Over the years, I've gotten a number of questions about evaluating surface normal results. This document is aimed at helping answer questions like ``are you doing X or Y?'' and especially ``why isn't my number in the same ballpark?''. The overall criterion introduced in [1] is as follows:

for each **valid** pixel, compute the **angular error** with respect

to the **ground-truth** and then **aggregate** this error
over the test set.

Different definitions of each bolded point change results. Here, I clarify each and give a list of common issues I have seen.

**Valid:** This is crucial: while interpolated depth is perhaps
useful for RGBD understanding, surface normal prediction can only be evaluated at locations
measured by the Kinect. In NYU this is given in the `rawDepths` variable.
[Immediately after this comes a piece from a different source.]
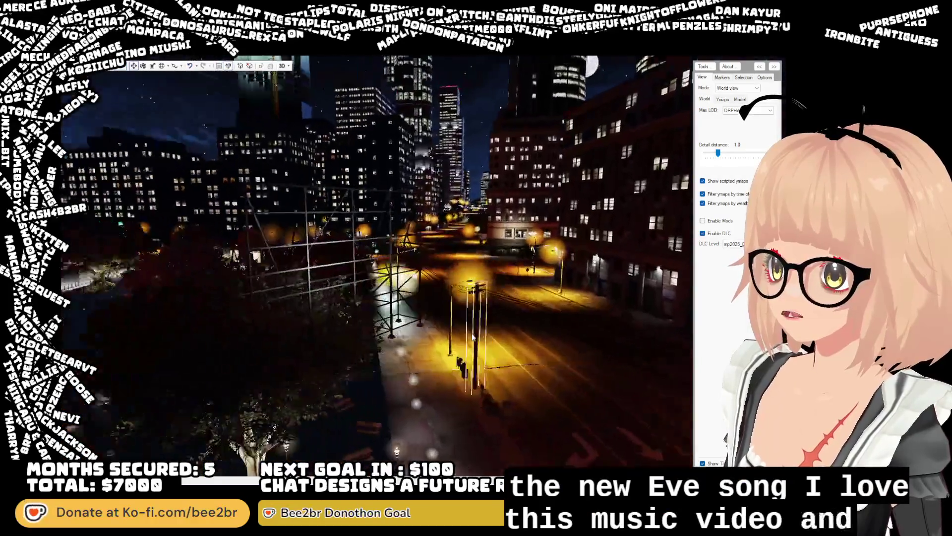
scroll(472, 337, down, 5)
click(487, 269)
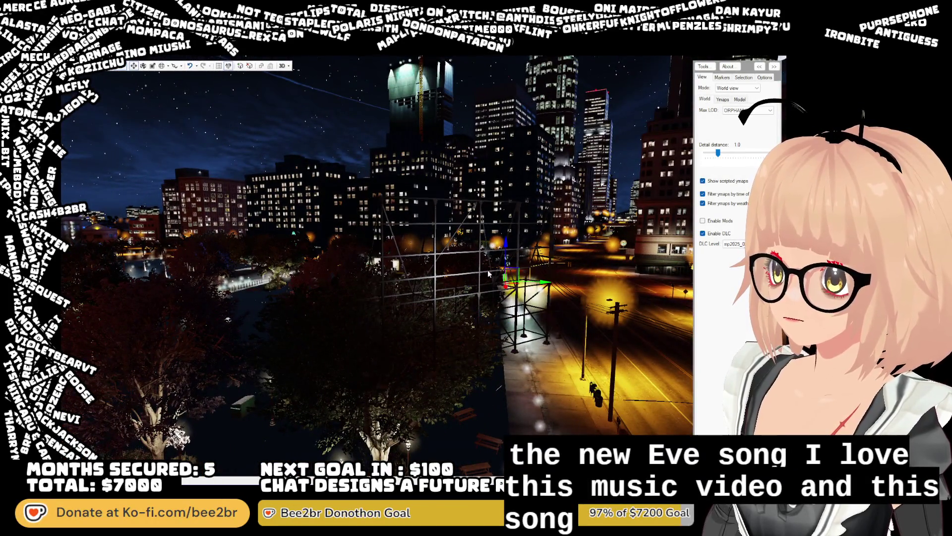
key(Delete)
**Angular error:** this is the angle between two __unit__ vectors, or
`acos(x'*y)`. In all of our papers and ones that I am aware of,
this is what is used. Given two HxWx3 maps `N` and `P`, this is quickly computed in degrees
as

`acosd(min(1,max(-1,sum(N.*P,3))))`.

Here, `sum(N.*P,3)` computes
a map of the dot-product; and acosd converts that to degrees. The min/max is necessary
for numeric reasons.

**Ground-truth:**
Surface normals are __estimated__, not computed, so there is no one single
ground-truth. My recent work has used the ground-truth from [2] since it is very
high-quality.

**Aggregate:**
We introduced 6 metrics in [1]. If `E` is the collection of all the errors
over the dataset, you compute them via `mean(E)`, `median(E)`,
`mean(E.^2).^0.5`, `mean(E<t)`.

**Common Issues:**
There are a number of subtleties that often cause issues the first time around:

*Check your coordinate frame:*different results and ground truths come in different coordinate frames (i.e., meanings of X/Y/Z). Check that the ground truth and predictions look similar. The easiest way is`uint8(N*128+128)`, or`uint8(255*(N+1)/2)`if you prefer typing more.*Clamp your dot product:*Sometimes, when computing x^T y, the result is slightly more than 1 or less than -1. This gives you complex results when you do acos.*Normalize your ground-truth and predictions:*The formula for the angular error__does not work__if its inputs are not normalized to unit norm. It's always easier and safer to renormalize.*Use doubles:*Computing`mean`over a large amount of data in single precision results in catastrophic cancellation. Here is a MATLAB try-at-home demonstration, which simulates surface normal results over 1K 640x480 images:

>> z = 30+randn(640*480*1000,1)*10; >> [mean(z),mean(single(z))] ans = 29.9992 14.0030

You get the right answer, up to noise, with doubles, and a very wrong one with singles.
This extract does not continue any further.